– Можно подумать, Мия, что ты уже все прощелкала.
– Вкурира, – щегольнула знанием русского сленга Мияко, – оставь. У кадздого своя карма, и распрата за зро никого не минуеч.
Вейдер положил ей руку на плечи, придвинулся к девушке.
– Ладно, – сказал он. – Ты права… Вроде я всякое повидал за то время, пока занимаюсь блогом, а никак не привыкну к человеческой мерзости. Каждый раз хочется порвать урода на тряпки…
– Их сама дзизнь порувет, – а про себя Мияко подумала: она повидала мерзостей намного больше. И тоже не научилась воспринимать их как данность. Обучение в селении Акайо-дзенина выработало в ней железное самообладание. Гнев, ненависть, омерзение никогда не прорывались наружу, но это не значит, что их теперь не было.
Они сидели на валуне у озера, и от камня к горизонту протянулась лунная дорожка, а небо уже светлело. Не прошло и получаса, как луна совсем побледнела на небе. Короткая летняя ночь закончилась. "Просто сидим и смотрим на озеро, и ничего больше… А я уже и от этого счастлив. Впервые встречаю девушку, с которой можно просто сидеть рядом и молчать, забыв о том, что только что рвал и метал и чуть не ринулся вышибать мозги из этого жирного подонка…"
А Мияко слагала хокку:
"Как она мала
Но как много вмещает,
Летняя белая ночь!"
"Опять в третьей строке шесть слогов вместо пяти, – девушка первой соскочила с камня, – размер у меня частенько хромает… У Харуки-сэнсэя хокку получаются лучше…"
– Пойдем в паратки, Дзеня, – сказала она, – перед рассуветом старо хородно. После додзьдя ноть прохрадная.
– Да, всегда так…
*
Дождь несколько раз за ночь прекращался, а потом снова начинал дробно выстукивать по туго натянутому полотнищу палатки. Ника, убаюканная этой мелодией, мирно проспала до девяти часов утра.
Проснулась она, когда солнце, разогнав остатки туч, зашарило лучиками по окнам в поисках лазейки, и самый проворный лучик скользнул по лицу Орловой. Молодая женщина потянулась, открыла глаза. "Вот и вся непогода… Теперь, если верить метеорологам, в ближайшие две недели осадков не будет! Безоблачное небо и плюс двадцать три градуса – что может быть лучше?"
Она быстро убрала постель, оделась, сунула ноги в кроссовки и выглянула из палатки.
Солнце стремительно подсушивало и согревало берег и деревья. Еще кое-где блестели лужи, в воздухе еще держалась дождевая прохлада, но видно было, что это ненадолго и день будет погожим и теплым.
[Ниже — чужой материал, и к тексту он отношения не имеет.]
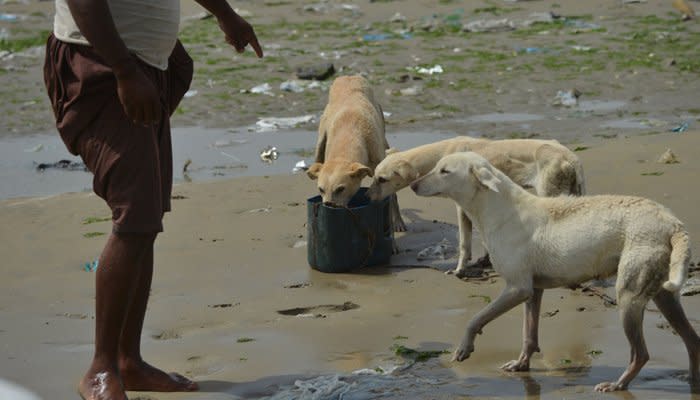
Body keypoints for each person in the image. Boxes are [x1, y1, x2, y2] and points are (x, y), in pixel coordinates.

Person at [43, 1, 263, 399]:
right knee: (136, 216)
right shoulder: (117, 69)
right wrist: (125, 71)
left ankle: (129, 360)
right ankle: (101, 368)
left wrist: (225, 14)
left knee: (146, 218)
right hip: (102, 66)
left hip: (145, 64)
У своей палатки снова сидел с планшетом Вадим. Он улыбнулся и кивнул Веронике. Мимо лагеря пробежали трусцой Ира и Миша. Весело гомонили у костра Лена, Катя, Ваня и Сережа. Протрусили в сторону санудобств Любаня с подругой, живо обсуждая, с чем лучше печь шарлотку – с корицей или ванилью.
Ника осмотрелась в поисках Мияко, и едва различила черноволосую голову метрах в ста от берега. Девушка плавала, ритмично загребая руками, без единого всплеска.
А у кострища, общего для трех палаток, курил Женя, и по его лицу Ника поняла, что блогер хочет о чем-то с ней поговорить.
– Что – опять наш сосед дает гастроли? – спросила она. В кострище уже были аккуратно сложены подготовленные для растопки дрова. Ника сунула под поленья таблетку для разжигания костров, щелкнула зажигалкой.
– Опять он, – ответил Вейдер. – Я выходил ночью, чтобы запилить видосик под дождем…
Вейдер поведал, как толстяку бросили в окошко палатки записку, какова была реакция соседа, и показал скомканный и разглаженный листок, убранный в прозрачный файл.
– Естественно, я решил узнать, кто такая Лиза Кокина из Тихвина, – заключил Женя, – так вот, похоже, что этот душнила – Егор Болдырев, который четыре года назад протаранил "скорую" в Тихвине и откосил от уголовного дела.